• Source text
Published: November 17, 2008
NEW YORK—The old Soviet propaganda, according to the philosopher, art critic, artist, and media theorist Boris Groys, was like a relentless — and effective — ad campaign. “The whole country and the whole system was one product with one package,” he says. “It’s like a bottle of Coca-Cola.”

Born in East Berlin in 1947, Groys is quite familiar with the Soviet system. He studied philosophy and mathematics at the University of Leningrad from 1965 to 1971, was a research assistant in that city for five years, then moved to Moscow, where he immersed himself in the unofficial art scene, coining the term “Moscow conceptualism.” In 1981, he immigrated to West Germany and completed his Ph.D. in philosophy at the University of Münster; he has since positioned himself as an expert on late-Soviet postmodern art and the Russian avant-garde, authoring several books, including The Art of Stalinism, Ilya Kabakov: The Man Who Flew into Space from His Apartment, and, most recently, Art Power.

Groys now splits his time between teaching posts in the southwestern German city of Karlsrühe and New York and is well-known on the international art scene as a curator and creator of “video collages.” Tonight he will deliver this year’s John McDonald Moore Memorial Lecture at Parsons the New School for Design, on the topic of “Art in the Age of Democracy.”

ARTINFO caught up with the artist-philosopher by phone last week. He spoke about branding Obama, “designing” oneself, and how Prada is to the art world as parliament is to democracy.

Boris, the promotional material for tonight’s talk at Parsons says that you’ll be discussing art and democracy, the difference between art and design, and the relationship between aesthetics and conspiracy theory. Can you sum up these themes?

What really interests me is the situation of art and politics. I refer in my talk to a famous passage in Walter Benjamin’s essay “Art in the Age of Mechanical Reproduction,” in which he distinguishes between the aestheticization of politics and the politicization of art. The aestheticization of politics is what we would call branding, or design, which presents politics as a seductive spectacle. It’s the same idea as Guy Debord’s “society as spectacle.” Politics becomes a way to seduce people, which can actually lead to fascism and war.

On the other hand, the politicization of art is a way to get free of that and to act purely politically — beyond aesthetics, beyond art, beyond seduction, beyond spectacle. The question is: Is this possible?

• Assigned task 1
List the book titles by Groys that the Boris Groys interview names.
• Assigned task 2
Write the next part of the Boris Groys interview, picking up after its final sentence.
The material below plays no role in the work here.

• Information supplied
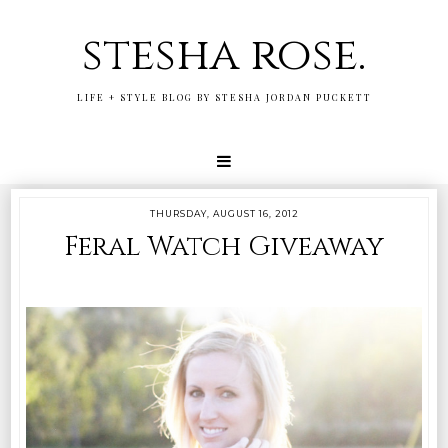
stesha rose.
LIFE + STYLE BLOG BY STESHA JORDAN PUCKETT
THURSDAY, AUGUST 16, 2012
Feral Watch Giveaway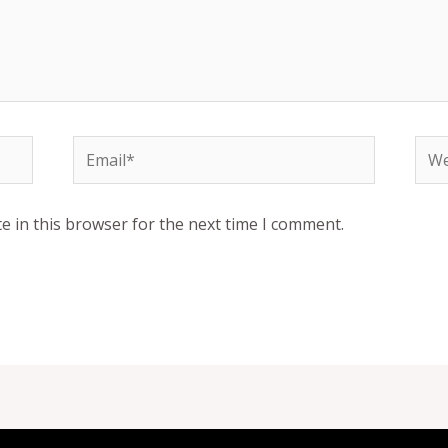
Email*
Web
e in this browser for the next time I comment.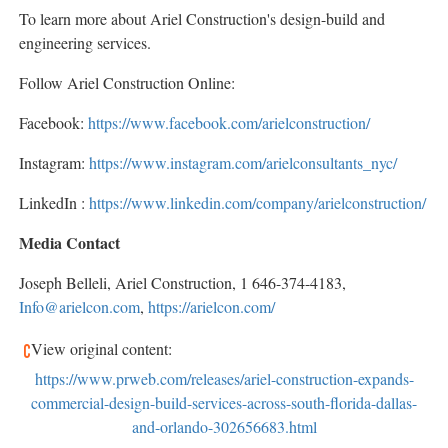
To learn more about Ariel Construction's design-build and
engineering services.
Follow Ariel Construction Online:
Facebook:
https://www.facebook.com/arielconstruction/
Instagram:
https://www.instagram.com/arielconsultants_nyc/
LinkedIn :
https://www.linkedin.com/company/arielconstruction/
Media Contact
Joseph Belleli, Ariel Construction, 1 646-374-4183,
Info@arielcon.com
,
https://arielcon.com/
View original content:
https://www.prweb.com/releases/ariel-construction-expands-
commercial-design-build-services-across-south-florida-dallas-
and-orlando-302656683.html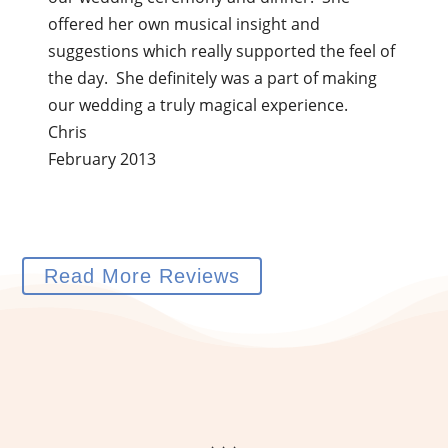
offered her own musical insight and
suggestions which really supported the feel of
the day. She definitely was a part of making
our wedding a truly magical experience.
Chris
February 2013
Read More Reviews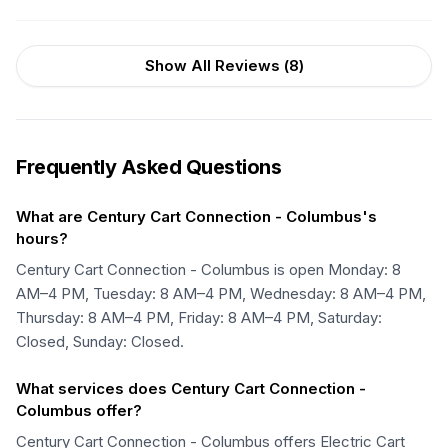
Show All Reviews (
8
)
Frequently Asked Questions
What are Century Cart Connection - Columbus's
hours?
Century Cart Connection - Columbus is open Monday: 8
AM–4 PM, Tuesday: 8 AM–4 PM, Wednesday: 8 AM–4 PM,
Thursday: 8 AM–4 PM, Friday: 8 AM–4 PM, Saturday:
Closed, Sunday: Closed.
What services does Century Cart Connection -
Columbus offer?
Century Cart Connection - Columbus offers Electric Cart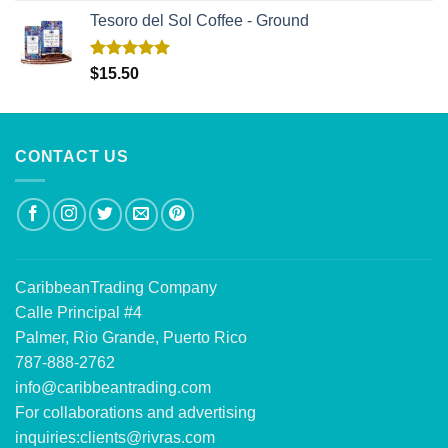
Tesoro del Sol Coffee - Ground
Rated
5.00
$
15.50
out of 5
CONTACT US
CaribbeanTrading Company
Calle Principal #4
Palmer, Rio Grande, Puerto Rico
787-888-2762
info@caribbeantrading.com
For collaborations and advertising
inquiries:
clients@rivras.com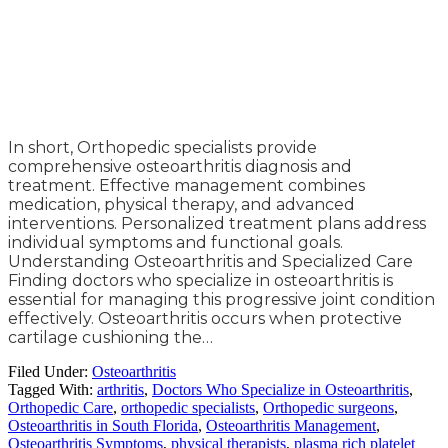
In short, Orthopedic specialists provide
comprehensive osteoarthritis diagnosis and
treatment. Effective management combines
medication, physical therapy, and advanced
interventions. Personalized treatment plans address
individual symptoms and functional goals.
Understanding Osteoarthritis and Specialized Care
Finding doctors who specialize in osteoarthritis is
essential for managing this progressive joint condition
effectively. Osteoarthritis occurs when protective
cartilage cushioning the…
Filed Under:
Osteoarthritis
Tagged With:
arthritis
,
Doctors Who Specialize in Osteoarthritis
,
Orthopedic Care
,
orthopedic specialists
,
Orthopedic surgeons
,
Osteoarthritis in South Florida
,
Osteoarthritis Management
,
Osteoarthritis Symptoms
,
physical therapists
,
plasma rich platelet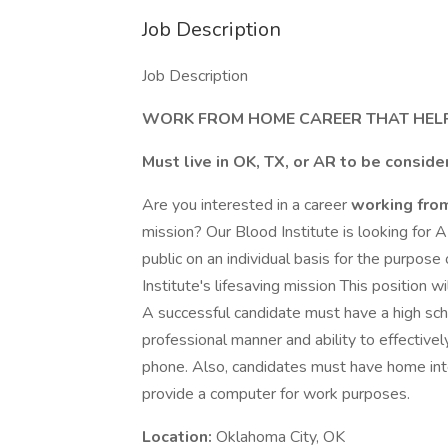
Job Description
Job Description
WORK FROM HOME CAREER THAT HELP
Must live in OK, TX, or AR to be consid
Are you interested in a career
working fr
mission? Our Blood Institute is looking for 
public on an individual basis for the purpo
Institute's lifesaving mission This position
A successful candidate must have a high sch
professional manner and ability to effective
phone. Also, candidates must have home inte
provide a computer for work purposes.
Location:
Oklahoma City, OK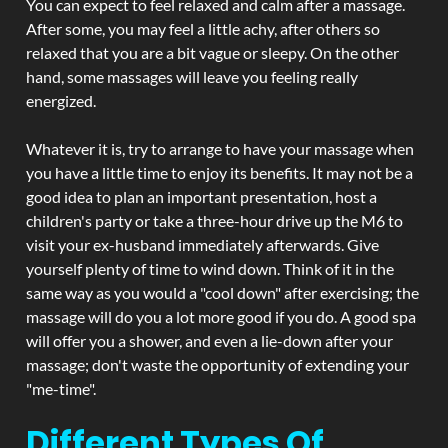
You can expect to feel relaxed and calm after a massage.
After some, you may feel a little achy, after others so
relaxed that you are a bit vague or sleepy. On the other
hand, some massages will leave you feeling really
energized.
Whatever it is, try to arrange to have your massage when
you have a little time to enjoy its benefits. It may not be a
good idea to plan an important presentation, host a
children's party or take a three-hour drive up the M6 to
visit your ex-husband immediately afterwards. Give
yourself plenty of time to wind down. Think of it in the
same way as you would a "cool down" after exercising; the
massage will do you a lot more good if you do. A good spa
will offer you a shower, and even a lie-down after your
massage; don't waste the opportunity of extending your
"me-time".
Different Types Of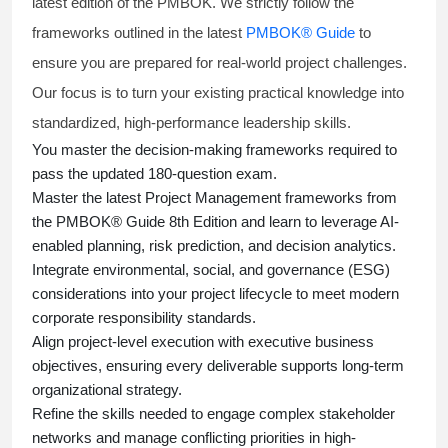
latest edition of the PMBOK. We strictly follow the
frameworks outlined in the latest
PMBOK® Guide
to
ensure you are prepared for real-world project challenges.
Our focus is to turn your existing practical knowledge into
standardized, high-performance leadership skills.
You master
the decision-making frameworks required to
pass the updated 180-question exam.
Master the latest Project Management frameworks from
the PMBOK® Guide 8th Edition and learn to leverage AI-
enabled planning, risk prediction, and decision analytics.
Integrate environmental, social, and governance (ESG)
considerations into your project lifecycle to meet modern
corporate responsibility standards.
Align project-level execution with executive business
objectives, ensuring every deliverable supports long-term
organizational strategy.
Refine the skills needed to engage complex stakeholder
networks and manage conflicting priorities in high-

• Task result 1
- The Art of Stalinism
- Ilya Kabakov: The Man Who Flew into Space from His Apartment
- Art Power

• Task result 2
Nowadays, politics doesn’t need art to become aestheticized, because in addition to art, we have mass culture, mass media coverage, and other types of image production, but that does precisely mean that art finds politics on the latter’s own territory and can offer an aesthetic criticism of it. And yet to aestheticize something is also to discredit it.

Take the case of Obama. Everyone who wants to say something bad about Obama says that he’s a showman — they aestheticize him. Everyone who wants to say something good about Obama says that he’s a real person.

To look at something as being aestheticized is to look at it as intrinsically bad. It’s not seen, as many suggest, as seductive or enchanting; rather, it becomes loaded with mistrust and suspicion.

Is there a distinction between something being aestheticized and something having aesthetic qualities?

There is a difference, but the difference is only who is doing the aestheticizing. Something can be aestheticized before it goes to a consumer, or something can be aestheticized by the consumer.

In an interview with the publication Art Lies you said: “Art, in general, is nothing but failed or dysfunctional design.” Can you explain this?

If you look at what we call art history, it started at the end of the 18th or beginning of the 19th century with the creation of museums like the Louvre and the British Museum. If you go into these museums, you’ll see that the art collections are actually design collections. Consider the collections of furniture, or religious statues, or icons, or portraits  — these are not art but a kind of design. It’s even true for the 20th century: The really important art of the 20th century was design — like Russian constructivism or Bauhaus — in terms of its production of an image for a new society. What is shown in museums and galleries are fragments of this design, and we interpret these as art.